CMPSCI 187: Programming With Data Structures

David Mix Barrington

Fall, 2011

Programming Project #4: Searching a Maze with a Queue

Originally posted 6 October 2011, released 10 October 2011, due at 11:59 p.m. EDT on Monday 17 October 2011, by placing .java files and .class files in your cs187 directory on your edlab account. Please place files for this assignment in a subdirectory of cs187 called "project4".

As we get questions on this assignment we will put answers on the Q&A page.

Clarification in brown made 12 October 2011.

There is a sample driver for this project here , along with the expected output from this driver here. (Your code should not throw any exceptions when the driver is run.)

Passing these tests is a necessary, but not sufficient, condition for being correct. Your code will be tested with another driver as well, and we will downgrade you if you use algorithms that are vastly slower than necessary, even if it has the correct input/output behavior.

Goals of this project:

  1. Reuse existing code (yours or ours) to reimplement the same functionality with a different algorothm.
  2. Use a queue to perform breadth-first search

In this project we will rewrite the Maze class from Project #2 so that it has the same functionality (in particular the methods isPath and path but uses a different algorithm. You may use either your own code for Project 2, a modified version of that code, or the solutions that we posted. (The latter would provide a very useful exercise in reading code in order to understand it well enough to modify.)

We will define a new class QCell extending SCell, so that a QCell object has two more fields, an int called distance and a QCell called parent. We will give you the code for this class by placing it in the cs187 directory.

The breadth-first search algorithm, as described in Tuesday's lecture, is as follows. We begin by placing the source QCell on the queue, with distance 0 and parent null. As before, whenever we put a cell into the queue we mark it as seen. We then remove QCells from the queue until we either find the destination there or empty the queue. When we remove a QCell from the queue, we use the moves method to find its open unseen neighbors, if any, and place these on the queue. Each of those gets its parent set to the current node and its distance set to one more than the current node's distance.

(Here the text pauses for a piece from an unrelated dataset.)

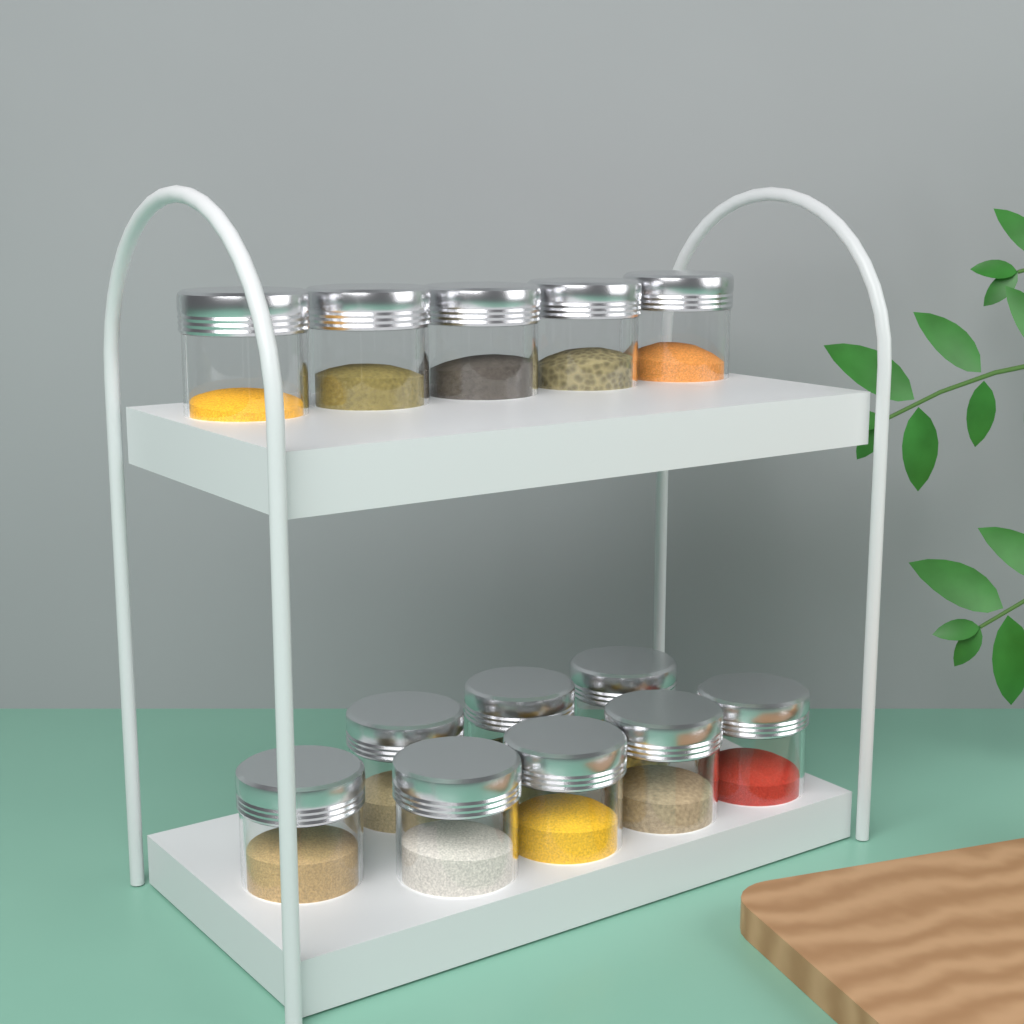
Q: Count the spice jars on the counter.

Clearly if we empty the queue, there is no path to the destination. If we find the destination, there is a path, but unlike in Project #2 (when it was on the stack) we do not have it stored. However we can get it fairly easily to put on the array. We have assigned a distance and parent to the destination, which tells us how many cells are in the path, what the last cell in the path is, and how to find the preceding cell. That cell has a parent, which is the cell before it, and so forth until we can put the source in the array and output the array.

Remember that when you are done, you need to clean up the new QCell fields, setting parent to null and distance to 0, as you set all the cells to be unseen.

You should include the classes Maze, Cell, SCell, and QCell. You should import java.util.* so that you have access to the standard Java interface Queue and one of its implementations. (The most natural ones to use are probably ArrayDeque or LinkedList, but your code should work if we changed it to use any class that implements Queue.) (Also remember that the names of the standard methods in Queue are not the same as the names in L&C's QueueADT. You may want to take advantage of the offer and poll methods in Queue, which don't throw exceptions when the regular methods would but instead return special values.)

Please be sure that your code compiles -- we can give partial credit for compilable code with limited functionality.

You may borrow code from any of L&C's classes, or from our solutions, with specific attribution in a comment.